Итак, здесь Дайсон оставался наедине со своими фантазиями, экспериментировал со словами и сражался, как и его друг, затворник из Бейсуотера, с почти непобедимым врагом – стилем, но всегда с безупречной уверенностью, которая в корне отличалась от хронической депрессии писателя-реалиста. После ночного приключения с необычной жиличкой из апартаментов на втором этаже дома в Абингдон-Гроув Дайсон практически непрерывно трудился над неким планом, имевшим, как ему казалось, почти магический потенциал; и когда литератор отложил перо, лучась торжеством, его осенило – он не выходил на улицу пять дней кряду. Все еще переполненный энтузиазмом от достигнутого результата, он отложил рукопись и отправился гулять, поначалу ощущая ту редкую разновидность ликования, когда каждый попавшийся на пути камень таит в себе зародыш шедевра. Час был довольно поздний, осенний вечер, притаившийся под многослойной вуалью из дымки и тумана, близился к завершению, и Дайсону казалось, что голоса в неподвижном воздухе, шум транспорта и шарканье ног – это звуки, доносящиеся со сцены в тот момент, когда зрительный зал погрузился в тишину. Быстрый, как летний дождь, листопад шел в сквере, а на улице позади Дайсона уже зажегся свет в мясных лавках, и продавец фруктов и овощей включил яркую наружную иллюминацию. Была суббота, и повсюду кишели обитатели густонаселенных трущоб; битые жизнью женщины в порыжевших черных нарядах щупали куски тухлятины или торговались из-за вялой капусты, дешевый эль шел на ура.
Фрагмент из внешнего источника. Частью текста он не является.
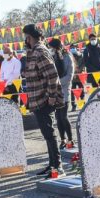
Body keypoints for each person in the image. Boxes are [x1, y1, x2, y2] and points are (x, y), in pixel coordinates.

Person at [20, 24, 64, 176]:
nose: (25, 40)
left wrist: (52, 96)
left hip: (44, 99)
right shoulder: (32, 52)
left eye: (26, 37)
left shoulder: (40, 52)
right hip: (37, 99)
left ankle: (58, 166)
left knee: (50, 133)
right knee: (46, 134)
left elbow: (52, 76)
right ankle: (52, 164)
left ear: (30, 37)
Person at [48, 38, 75, 149]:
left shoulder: (67, 57)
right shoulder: (53, 57)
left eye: (52, 48)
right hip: (55, 91)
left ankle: (70, 139)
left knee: (63, 116)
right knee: (58, 117)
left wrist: (57, 83)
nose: (51, 50)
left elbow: (69, 76)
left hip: (64, 90)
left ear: (57, 47)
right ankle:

Дайсон миновал этот ночное скопище огней с некоторым облегчением; он любил размышлять, но не как Де Квинси, принявший порцию наркотика;[144] его совершенно не волновало, сколько стоит лук, и он бы не обрадовался, услышав, что мясо подешевело до двух пенсов за фунт. Он все еще исследовал девственные дебри истории, которую писал, тщательно соизмерял сюжетные повороты и структуру, лелеял каждую удачную фразу и страшился провала, подстерегающего за любым углом; в таком настроении Дайсон оставил позади шипящие и посвистывающие газовые фонари и ступил туда, где было поменьше народа.